Lessons from a Route 66 motel makeover

Businesses along old 2-lanes such as the Lincoln Highway often struggle to compete with chains that locate at Interstate off-ramps, but Ron Warnick reports on his Route 66 News about a non-chain motel in Barstow, California, that has found a way a pretty basic way to attract tourists. The story from the city’s Desert Dispatch notes that a simple image makeover instantly began attracting travelers who otherwise were passing by. For all those independent motels struggling in the face of brand-names that feature oodles of amenities and AAA ratings, it’s proof that business can be improved by attending to the look and cleanliness of a place.
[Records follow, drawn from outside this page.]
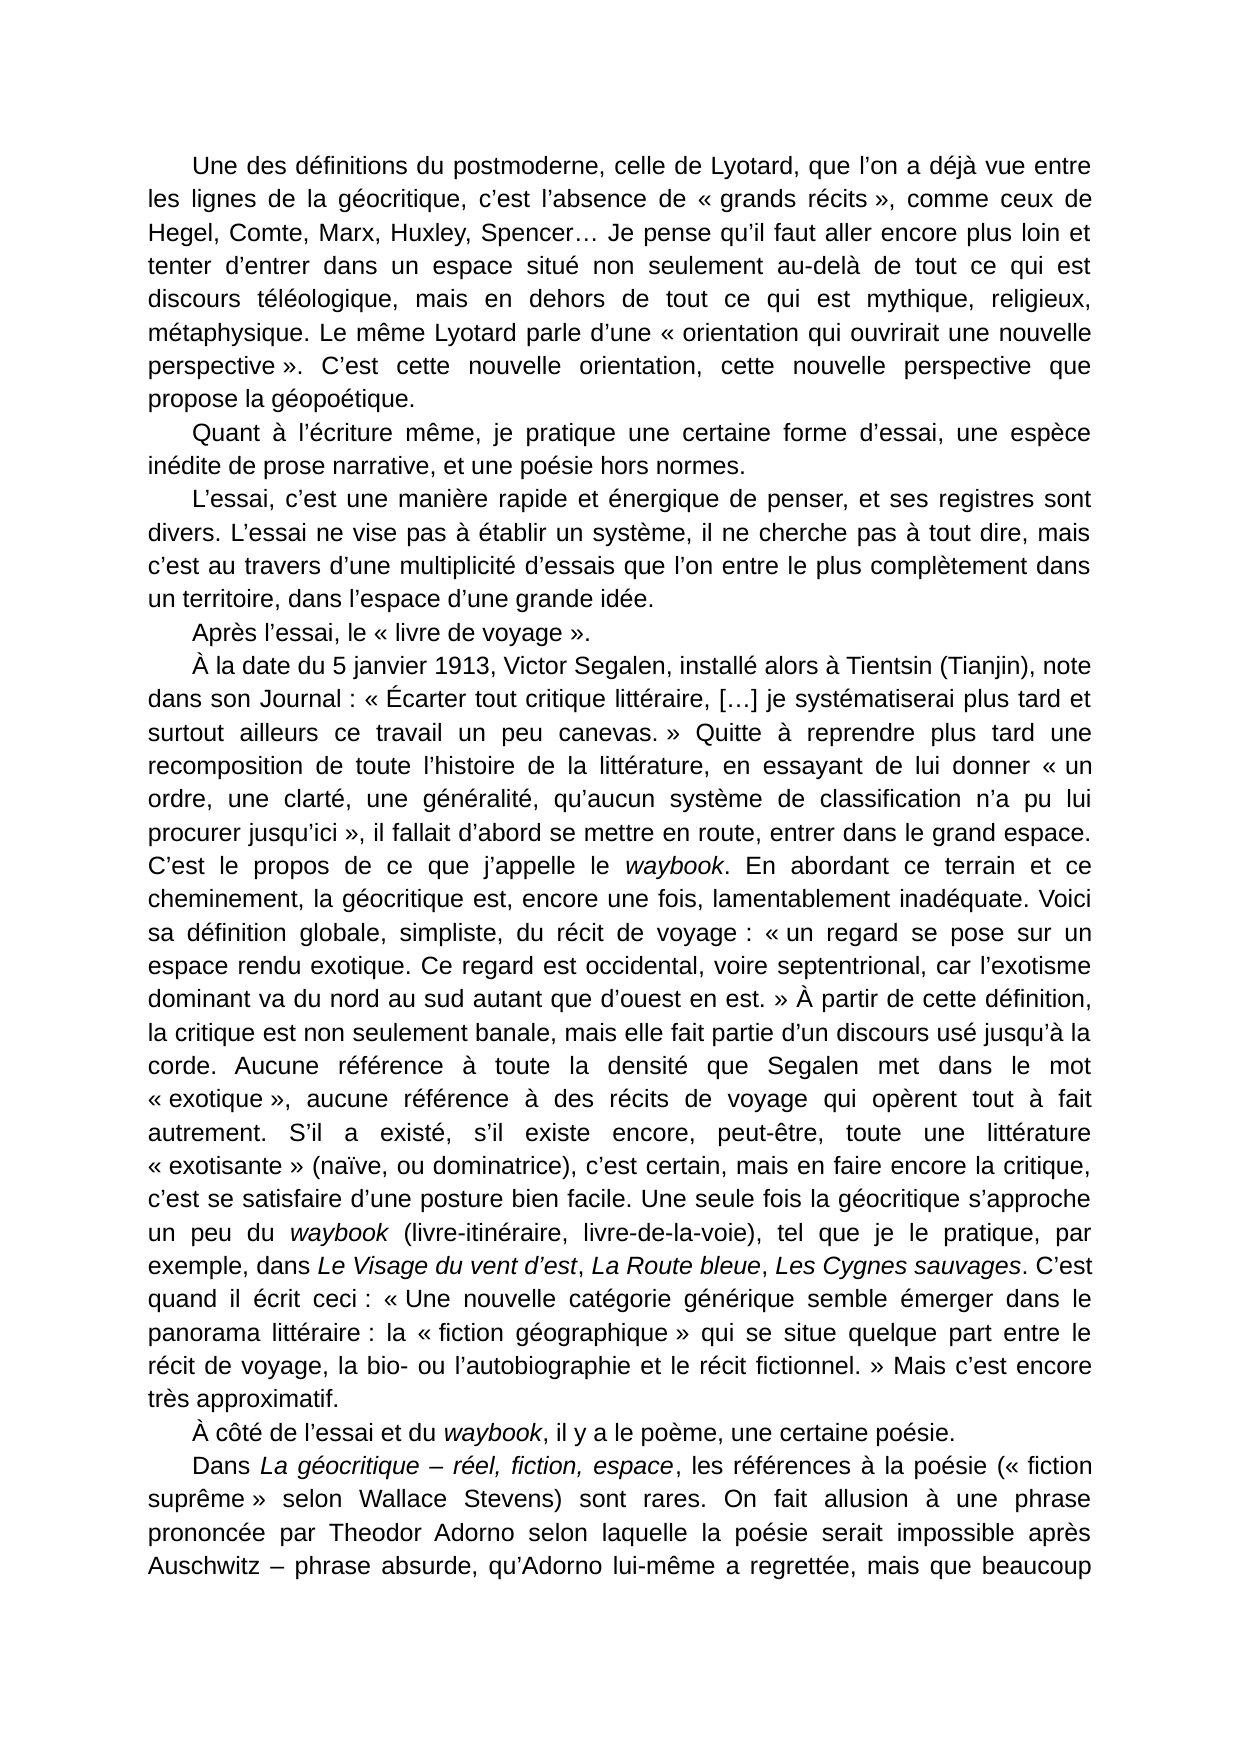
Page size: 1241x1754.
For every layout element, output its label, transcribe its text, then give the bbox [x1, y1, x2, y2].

text Dans La géocritique – réel, fiction, espace, les références à la poésie (« fiction suprême » selon Wallace Stevens) sont rares. On fait allusion à une phrase prononcée par Theodor Adorno selon laquelle la poésie serait impossible après Auschwitz – phrase absurde, qu’Adorno lui-même a regrettée, mais que beaucoup [148, 1448, 1093, 1581]
text Après l’essai, le « livre de voyage ». [148, 614, 1093, 648]
text Une des définitions du postmoderne, celle de Lyotard, que l’on a déjà vue entre les lignes de la géocritique, c’est l’absence de « grands récits », comme ceux de Hegel, Comte, Marx, Huxley, Spencer… Je pense qu’il faut aller encore plus loin et tenter d’entrer dans un espace situé non seulement au-delà de tout ce qui est discours téléologique, mais en dehors de tout ce qui est mythique, religieux, métaphysique. Le même Lyotard parle d’une « orientation qui ouvrirait une nouvelle perspective ». C’est cette nouvelle orientation, cette nouvelle perspective que propose la géopoétique. [148, 148, 1093, 414]
text L’essai, c’est une manière rapide et énergique de penser, et ses registres sont divers. L’essai ne vise pas à établir un système, il ne cherche pas à tout dire, mais c’est au travers d’une multiplicité d’essais que l’on entre le plus complètement dans un territoire, dans l’espace d’une grande idée. [148, 481, 1093, 614]
text À côté de l’essai et du waybook, il y a le poème, une certaine poésie. [148, 1414, 1093, 1448]
text Quant à l’écriture même, je pratique une certaine forme d’essai, une espèce inédite de prose narrative, et une poésie hors normes. [148, 414, 1093, 481]
text À la date du 5 janvier 1913, Victor Segalen, installé alors à Tientsin (Tianjin), note dans son Journal : « Écarter tout critique littéraire, […] je systématiserai plus tard et surtout ailleurs ce travail un peu canevas. » Quitte à reprendre plus tard une recomposition de toute l’histoire de la littérature, en essayant de lui donner « un ordre, une clarté, une généralité, qu’aucun système de classification n’a pu lui procurer jusqu’ici », il fallait d’abord se mettre en route, entrer dans le grand espace. C’est le propos de ce que j’appelle le waybook. En abordant ce terrain et ce cheminement, la géocritique est, encore une fois, lamentablement inadéquate. Voici sa définition globale, simpliste, du récit de voyage : « un regard se pose sur un espace rendu exotique. Ce regard est occidental, voire septentrional, car l’exotisme dominant va du nord au sud autant que d’ouest en est. » À partir de cette définition, la critique est non seulement banale, mais elle fait partie d’un discours usé jusqu’à la corde. Aucune référence à toute la densité que Segalen met dans le mot « exotique », aucune référence à des récits de voyage qui opèrent tout à fait autrement. S’il a existé, s’il existe encore, peut-être, toute une littérature « exotisante » (naïve, ou dominatrice), c’est certain, mais en faire encore la critique, c’est se satisfaire d’une posture bien facile. Une seule fois la géocritique s’approche un peu du waybook (livre-itinéraire, livre-de-la-voie), tel que je le pratique, par exemple, dans Le Visage du vent d’est, La Route bleue, Les Cygnes sauvages. C’est quand il écrit ceci : « Une nouvelle catégorie générique semble émerger dans le panorama littéraire : la « fiction géographique » qui se situe quelque part entre le récit de voyage, la bio- ou l’autobiographie et le récit fictionnel. » Mais c’est encore très approximatif. [148, 648, 1093, 1414]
Their current property, the Topper Motel on West Main Street, is popular with people, mostly locals, owner Ken Patel said, needing a room for more than a couple of nights. But tourists running down Route 66 passed right by and rarely stopped to rent rooms for just a night or two.

The Patels’ solution: Renovate the west side of their property, paint it the appealing color of an orange Creamsicle and slap a new name, The Sunset Inn, over the office….

Ken said problems with longer staying customers on the Topper side of the business made him consider ways to bring in shorter-staying out-of-towners. He said the rooms where people stayed for weeks or months at a time were often unkempt, dirty and negatively effected the entire appearance of his motel.

The Sunset looks like a completely different motel from the Topper sitting next to it. The rooms are crisp and clean and the parking lot features a small courtyard and desert landscaping. Day Manager Bill Snyder said the remodel has been so successful with the Sunset that there are plans to give the Topper the same treatment soon.

A story in a 1950s diner industry magazine advised owners to pave their decrepit parking lots. Many diner owners howled at the idea, saying customers were more concerned with the food that the lot. Yes, if you know a restaurant has good food, you’ll overlook the shortcomings, maybe even calling them “charming,” but for those not familiar with a place – as most travelers aren’t – they’ll pass by a run-down motel or restaurant. In the same vein, would you buy a beat-up used car or one that looked cared for?